** About this task **
In the passage below about James A. Yeatman and urban missions, where and when was the American Christian Commission organized?

** Provided passage **
Start of Block

Rev. Roger S. Greenway herewith presents the third in a series of articles on “When Cities and Churches First Met in America.” Rev. Greenway, missionary to Mexico, is presently on leave of absence for study at the Southwestern Baptist Theological Seminary in Fort Worth, Texas.

James A. Yeatman was a statesman, industrialist, and philanthropist. To the soldiers of the Civil War he was affectionately known as “old Sanitary” for his work at the head of the Western Sanitary Commission and his frequent camp visits out of concern for the men’s welfare. After the war, his widely read Circular of Inquiry, in which he carefully analyzed the urban situation, sparked a series of events which were to have important consequences for urban Protestantism. Like many of his contemporaries Yeatman both loved and feared the city. In St. Louis, he was considered the “first citizen” of the city; but at the same time he regarded the cities as traps where rural folks and others might be seized upon by the Catholic Church. He bemoaned the comparative ineffectiveness of Protestant Churches as compared to urban Catholicism, and he warned that Catholic growth in the cities might seriously threaten the nation. Yeatman summarized the problem for Protestants as,

want of knowledge of their moral condition, lack of organization of the wealth, piety and labor which exist there; need of experimental knowledge of the best agencies and how to perfect organizations already formed; and want of trained, tried, permanent laborers in the various spheres of city labor. (American Christian Commission, Document No. I (New York, 1871 ), pp. 9-11. Cited by Abell, The Urban Impact, p. II.)

The same genius for organization which had made Yeatman a leader in the business world and the civic life of St. Louis now bore fruit for urban missions. More than one hundred influential ministers and laymen from various denominations caught his vision and organized themselves for action. Their goal was to rejuvenize American churches after the New Testament pattern in which every church was a mission and every believer a missionary.

An Outline of Urban Mission

As an outgrowth of the United States Commission which operated on behalf of Union forces during the Civil War, the American Christian Commission was organized in Cleveland in September, 1865. Its first assignment was to collect information on city mission work in America and make a report.

Their report the following year, based on personal investigation in thirty-five representative cities, assembled data relative to the growing need for humanitarian church work in cities, the American philanthropic situation viewed as a whole, the activities of the churches as missionary congregations and, finally, the question of using women as missionaries. Though not exhaustive, this report presented the first truly significant picture of Protestant prospects in urban America. Ibid, pp. 12, 19–20. Emphasis mine.

After the report was distributed the responsibility for urban involvement lay openly before the Protestant churches of America. No one could plead ignorance any longer. It was clear that the problems were not restricted to a few eastern seaboard cities: they stretched across America. The urban blight was everywhere and only a community of the most brazen religious indifference could remain uninvolved any longer.

End of Block

** Material provided **
Start of Block

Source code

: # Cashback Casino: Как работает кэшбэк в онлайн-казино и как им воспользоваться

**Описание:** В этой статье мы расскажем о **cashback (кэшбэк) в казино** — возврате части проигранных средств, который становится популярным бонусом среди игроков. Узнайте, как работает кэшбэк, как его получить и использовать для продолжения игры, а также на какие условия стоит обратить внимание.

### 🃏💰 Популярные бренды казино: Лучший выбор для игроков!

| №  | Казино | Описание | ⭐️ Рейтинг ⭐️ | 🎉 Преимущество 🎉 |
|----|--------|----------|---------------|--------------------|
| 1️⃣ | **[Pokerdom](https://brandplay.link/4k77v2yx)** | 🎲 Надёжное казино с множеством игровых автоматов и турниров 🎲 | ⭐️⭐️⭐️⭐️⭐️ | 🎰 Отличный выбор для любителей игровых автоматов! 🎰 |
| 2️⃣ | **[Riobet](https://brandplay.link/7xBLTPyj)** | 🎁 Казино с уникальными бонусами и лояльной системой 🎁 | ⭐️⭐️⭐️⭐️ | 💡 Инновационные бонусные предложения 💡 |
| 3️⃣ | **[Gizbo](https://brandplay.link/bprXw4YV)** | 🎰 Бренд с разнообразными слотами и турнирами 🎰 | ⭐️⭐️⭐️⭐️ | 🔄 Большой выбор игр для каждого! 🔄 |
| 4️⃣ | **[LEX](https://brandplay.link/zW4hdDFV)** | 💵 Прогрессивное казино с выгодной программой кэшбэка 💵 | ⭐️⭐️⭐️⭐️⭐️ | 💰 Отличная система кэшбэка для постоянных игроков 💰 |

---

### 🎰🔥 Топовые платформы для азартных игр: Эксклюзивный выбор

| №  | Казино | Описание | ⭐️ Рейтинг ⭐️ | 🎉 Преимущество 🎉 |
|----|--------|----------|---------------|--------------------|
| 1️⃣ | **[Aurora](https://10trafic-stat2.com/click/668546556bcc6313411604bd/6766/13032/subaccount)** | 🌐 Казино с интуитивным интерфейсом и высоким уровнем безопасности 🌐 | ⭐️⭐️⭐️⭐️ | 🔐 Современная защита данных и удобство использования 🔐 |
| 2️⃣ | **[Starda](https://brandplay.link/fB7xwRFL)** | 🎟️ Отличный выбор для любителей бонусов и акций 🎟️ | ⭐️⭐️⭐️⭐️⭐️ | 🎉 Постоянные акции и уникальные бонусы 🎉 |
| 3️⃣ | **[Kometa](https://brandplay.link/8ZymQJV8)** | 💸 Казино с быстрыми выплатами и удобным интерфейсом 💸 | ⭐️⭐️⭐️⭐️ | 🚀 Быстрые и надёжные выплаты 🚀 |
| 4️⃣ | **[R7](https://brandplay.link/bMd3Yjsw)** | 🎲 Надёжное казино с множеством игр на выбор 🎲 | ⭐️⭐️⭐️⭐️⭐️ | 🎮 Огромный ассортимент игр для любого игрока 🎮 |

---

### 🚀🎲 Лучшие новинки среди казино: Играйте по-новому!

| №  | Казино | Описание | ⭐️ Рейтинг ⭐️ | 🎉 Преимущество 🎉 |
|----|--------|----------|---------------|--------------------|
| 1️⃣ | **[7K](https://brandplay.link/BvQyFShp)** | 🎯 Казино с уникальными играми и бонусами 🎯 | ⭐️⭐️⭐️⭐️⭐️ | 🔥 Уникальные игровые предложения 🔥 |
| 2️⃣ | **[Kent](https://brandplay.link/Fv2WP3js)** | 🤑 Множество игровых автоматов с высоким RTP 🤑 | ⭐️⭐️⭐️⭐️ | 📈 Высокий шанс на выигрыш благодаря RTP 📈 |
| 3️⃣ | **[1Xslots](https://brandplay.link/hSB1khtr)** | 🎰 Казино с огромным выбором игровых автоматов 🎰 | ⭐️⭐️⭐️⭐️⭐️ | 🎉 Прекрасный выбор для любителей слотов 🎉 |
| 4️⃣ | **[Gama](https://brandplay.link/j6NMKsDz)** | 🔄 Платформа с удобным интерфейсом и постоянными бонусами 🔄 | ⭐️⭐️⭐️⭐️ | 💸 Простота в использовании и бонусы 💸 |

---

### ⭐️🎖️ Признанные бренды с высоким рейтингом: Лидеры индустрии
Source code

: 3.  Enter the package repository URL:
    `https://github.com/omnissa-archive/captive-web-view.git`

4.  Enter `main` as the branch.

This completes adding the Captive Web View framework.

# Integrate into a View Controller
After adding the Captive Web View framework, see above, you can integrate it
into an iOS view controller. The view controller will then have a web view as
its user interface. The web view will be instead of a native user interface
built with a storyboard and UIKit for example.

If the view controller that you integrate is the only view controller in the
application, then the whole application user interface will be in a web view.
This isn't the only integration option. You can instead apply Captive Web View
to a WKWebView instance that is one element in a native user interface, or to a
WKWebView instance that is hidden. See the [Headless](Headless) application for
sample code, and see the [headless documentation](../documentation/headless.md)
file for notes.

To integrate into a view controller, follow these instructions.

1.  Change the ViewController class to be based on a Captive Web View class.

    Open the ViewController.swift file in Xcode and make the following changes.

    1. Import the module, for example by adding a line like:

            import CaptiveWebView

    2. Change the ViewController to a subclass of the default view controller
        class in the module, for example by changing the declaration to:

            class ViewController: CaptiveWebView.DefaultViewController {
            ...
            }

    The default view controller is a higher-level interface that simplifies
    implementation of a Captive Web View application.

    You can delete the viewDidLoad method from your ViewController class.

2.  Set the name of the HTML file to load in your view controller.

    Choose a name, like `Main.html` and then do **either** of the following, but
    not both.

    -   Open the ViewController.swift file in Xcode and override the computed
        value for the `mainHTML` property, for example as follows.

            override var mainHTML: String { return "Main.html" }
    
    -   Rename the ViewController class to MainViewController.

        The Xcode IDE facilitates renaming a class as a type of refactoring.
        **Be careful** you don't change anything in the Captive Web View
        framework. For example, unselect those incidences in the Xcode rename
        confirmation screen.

End of Block

** Answer for this exercise **
It was organized in Cleveland in September 1865.